The woman proudly showed me how to make vegetable momos, a traditional Nepali dumpling, from scratch, but the secrets of the little giant remained a mystery. Chukung Tse is thought to be the highest point on Earth that one can get to without ropes and technical climbing. Her peak sits proudly just below the massive peaks of the Himalayas: Everest, Lhotse, Nuptche, Cho Oyu and Ama Bablam. Though her allure is there, just out of view of Everest's peak. She's not often visited by travelers.

Just 500 feet from the top
My body tried to advance, but with each step, the ridge began to look further and further away. 18,750 then 18,800, just 500 feet from the top, and I felt my will to proceed fade away. Thoughts of the warm lodge below, my trekking companions who opted out of today's challenge, sipping on ginger tea, eating delicate potato momos, snacking on a warming bowl of Sherpa stew and even a plate of dahl bat all seemed like better options.

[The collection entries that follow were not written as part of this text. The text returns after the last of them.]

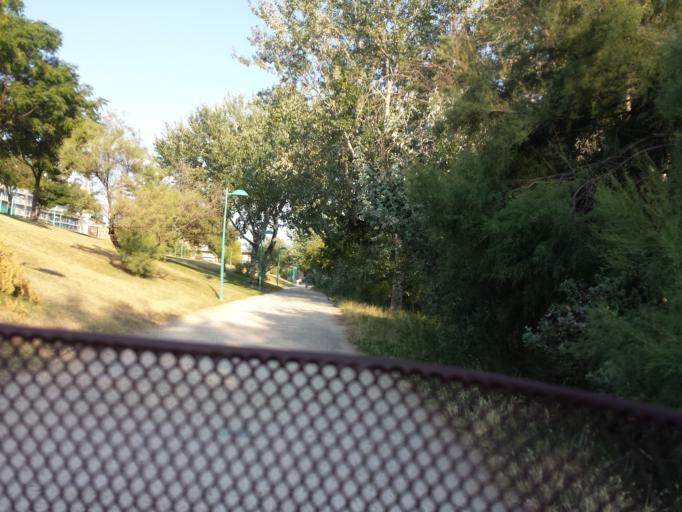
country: ES
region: Aragon
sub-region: Provincia de Zaragoza
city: Zaragoza
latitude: 41.6547
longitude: -0.8658
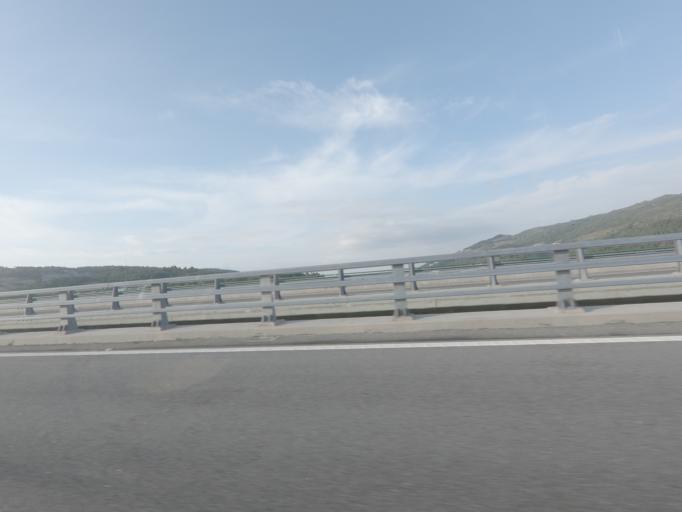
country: PT
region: Vila Real
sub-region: Vila Pouca de Aguiar
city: Vila Pouca de Aguiar
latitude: 41.4837
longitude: -7.6565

The wind had picked up drastically, the clouds which had made their daily pilgrimage up the valley had now smashed directly into Lhotse's rock face and were now showering her peaks with a soft white mist. Greens had gone to grays, small rocks to shale and scree and my thoughts of a summit bid shifted to my young daughter Tanner and wife Kerry's voices and warm smiles which monopolized my muscles, determination and desires.

I began to have trouble to move, my stride miniscule, my forward progress dwarfed by indecision and confusion. "How will I get down? What if there is no trail at the top? What if the weather turns for the worse?"

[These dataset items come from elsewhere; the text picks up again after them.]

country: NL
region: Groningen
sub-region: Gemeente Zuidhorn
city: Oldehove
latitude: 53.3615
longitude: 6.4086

Each glance up to the ridge above looked like a Dali painting, those that he did of the beach stones on the shoreline below the village of figures. Everything looked like a trail, but with a few blinks and closer focus, the trail just blended into the never-ending sea of rocks and shades of gray. It was over and I knew it but my legs and heart kept pushing mechanically forward.

My thoughts became frantic and without reason. I moved but to no avail or in any certain direction. The jacket that was protecting me from the harsh elements, plunging temperatures and freezing rain slowly became my prison. No skin exposed, I was encased in a Gortex vacuum no sound or feeling could penetrate. I was detached from my situation and surroundings. "Jawane" I finally yelled, "This ain't such a good idea, and it's getting late. Let's head down!"

There I had said it. I was instantly relieved and disappointed. Jawane quickly descended to where I stoically stood, and we discussed our descent and how to get down without incident. In less than an hour, we descended more than 2,000 feet. As I reached the valley floor, the sound of running rivers and the deep moans of the creeping glacier were drowned out by thoughts of Tanner and Kerry on a beach, building castles in the sand. Picturing Tanner engrossed in her bucket and shovel and her wonderful sand creations, a huge smile across her face, I instantly warmed and relaxed.

I felt regret that I didn't reach my goal of Chukung's highest point but it was quickly erased and vanished into the warmth of the lower valley's breezes that accompanied us on our walk down. Jawane and I moved quickly in silence toward the lodge and the warm meal that awaited us. As the sun disappeared behind Lhotse's darkened gaze -- and the stone enclave came into view -- I thought to myself that maybe tonight I would opt out of the dahl bat and go for something a bit different. Maybe the vegetable momos or the Sherpa stew, maybe even the sacred yak steak, well-done of course. I felt good and I was finally heading home.